- Maincha Location within Uttar Pradesh Maincha Location within India
- Coordinates: 28°26′49″N 77°36′14″E﻿ / ﻿28.447°N 77.604°E
- Country: India
- State: Uttar Pradesh
- District: Gautam Buddha Nagar
- Tehsil: Dadri
- Elevation: 210 m (690 ft)
- Time zone: UTC5:30 (IST)
- Postal code: 201310
- Area code: 201310

= Maincha =

Maincha is a village in Gautam Budh Nagar district, Uttar Pradesh, India. It is surrounded by the villages of Rithori and Boraki. It is one of the biggest village of the region. It is adjacent to National Highway 2.The nearest railway station is Ajayabpur, Uttar Pradesh.

== Community ==
The main community in this village is the Bhati Rajput clan, who trace their roots back to Rao Kasal Singh Bhati. He was a chieftain originally from Jaisalmer in present-day Rajasthan. According to historian, Rao Kasal Singh migrated to this area and set up Kasna-another village in Greater Noida with a strong Bhati Rajput presence—as his capital. From there, the influence of the Bhati Rajput clan spread to the surrounding regions.This larger region, which includes around 360 villages connected to the Bhati Rajput community, is locally called mini Bhatner.

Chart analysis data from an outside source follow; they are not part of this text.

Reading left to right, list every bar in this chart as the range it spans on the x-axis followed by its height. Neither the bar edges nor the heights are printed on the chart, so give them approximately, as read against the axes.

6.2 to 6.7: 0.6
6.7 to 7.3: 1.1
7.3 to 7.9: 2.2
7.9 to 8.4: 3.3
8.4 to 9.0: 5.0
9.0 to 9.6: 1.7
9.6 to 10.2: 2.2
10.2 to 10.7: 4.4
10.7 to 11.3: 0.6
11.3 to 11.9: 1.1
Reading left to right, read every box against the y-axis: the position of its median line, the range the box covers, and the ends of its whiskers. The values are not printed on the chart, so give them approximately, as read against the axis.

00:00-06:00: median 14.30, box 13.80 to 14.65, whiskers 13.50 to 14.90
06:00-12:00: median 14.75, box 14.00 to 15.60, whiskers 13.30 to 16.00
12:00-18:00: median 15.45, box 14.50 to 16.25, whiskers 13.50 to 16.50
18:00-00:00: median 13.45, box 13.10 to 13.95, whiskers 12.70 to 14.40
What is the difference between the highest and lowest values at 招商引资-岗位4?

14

The name comes from the historical dominance of the Bhati Rajput in the area.

Out of these villages, about 150 are mainly Bhati Hindu Rajputs, while roughly 160 are home to Bhati Muslim Rajputs

Ghodi Bachheda, is often regarded as one of the most prominent and influential Bhati Rajput villages in the area.

In terms of population, the numbers of Maincha are around 22,000 people, with about 19,000 belonging to the Bhati Rajput community. This is one of the richest village in the region this has also been termed as a smart village.

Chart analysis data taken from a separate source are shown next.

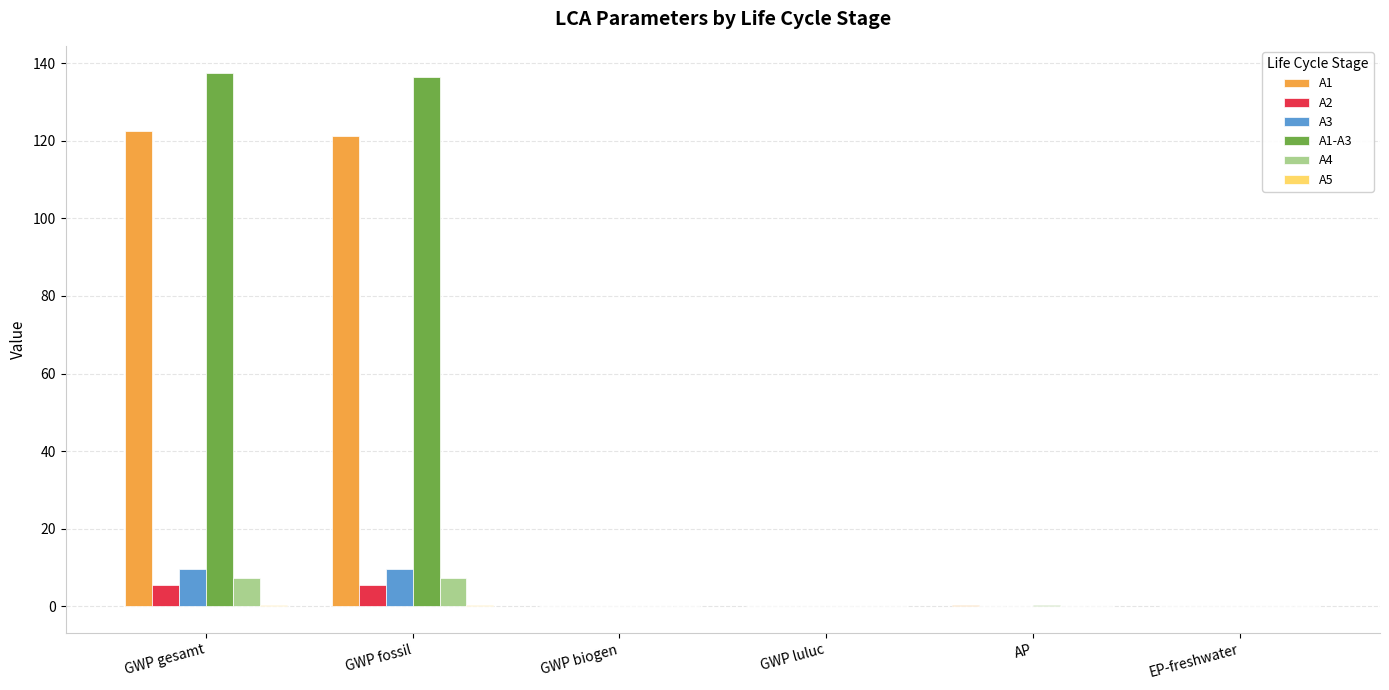

Is the value of A4 at GWP luluc greater than the value of A1-A3 at GWP gesamt?

No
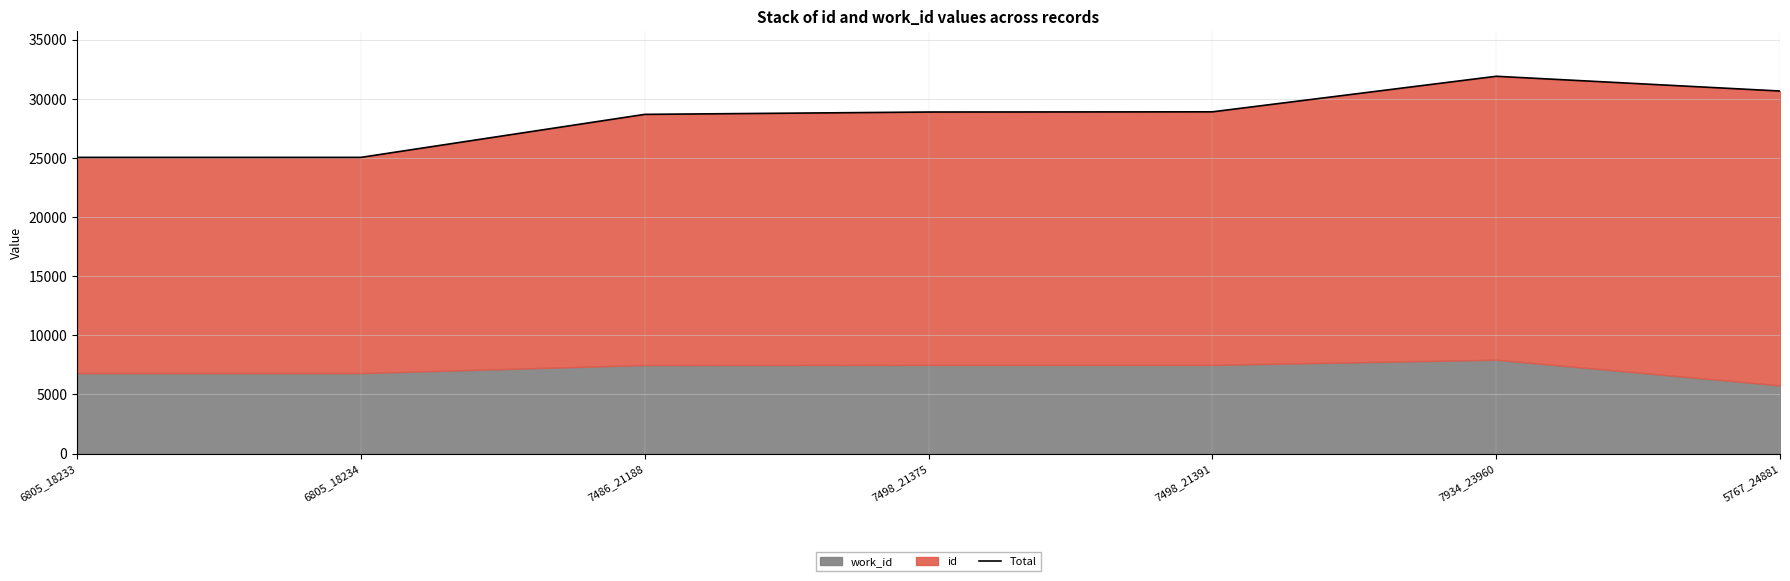

True or false: there are more than 0 points higher than both neighbors.

True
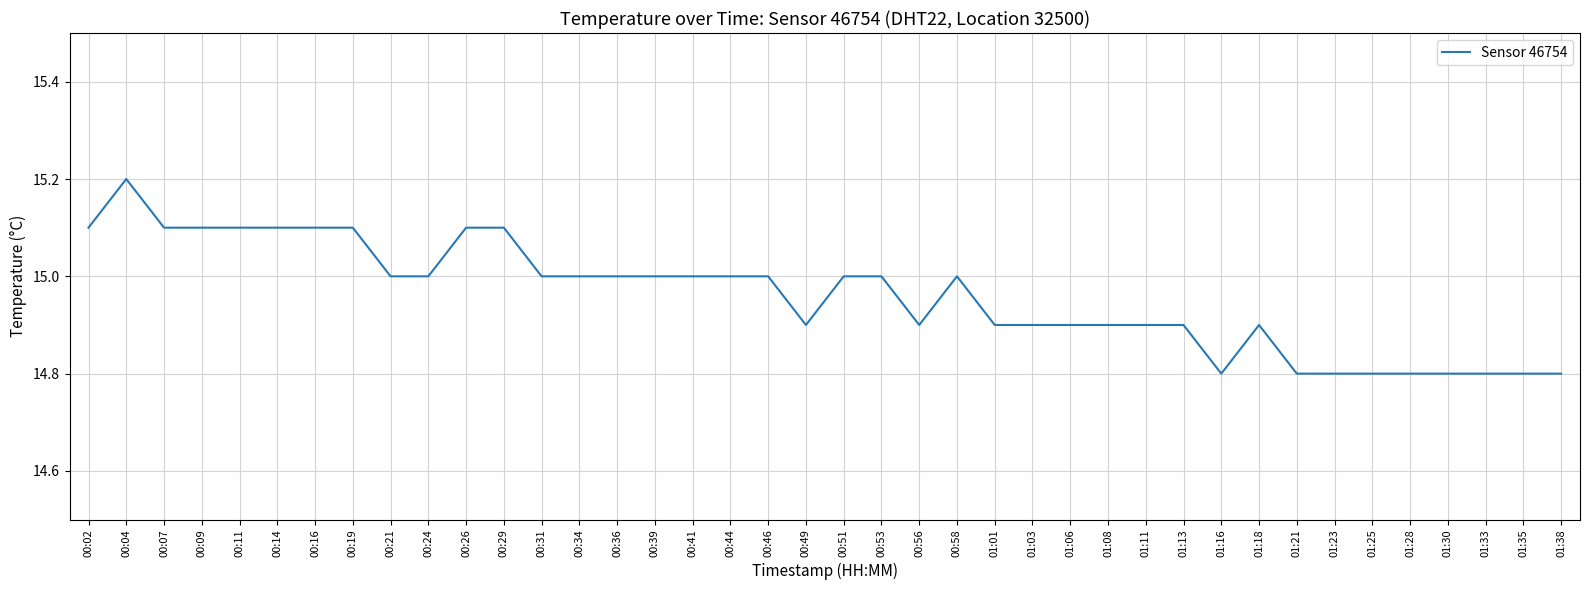

The chart shows a value of 5.8 at 00:19. True or false?

False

This village is also known as one of the largest villages in Greater Noida in terms of land area and population. The village covers a wide agricultural region and has expanded significantly with growing residential and infrastructure development nearby.
On a larger scale, the Gautam Buddha Nagar Lok Sabha constituency is estimated to have a Rajput population of over 450,000 to 500,000, highlighting the significance of the community is in the district.

Politically, the influence of the Bhati Rajput community is evident. For example Thakur Dhirendra Singh Bhati, is elected as the MLA for the 3rd time from the Jewar constituency in Greater Noida. His election reflects the community’s ongoing importance in local politics.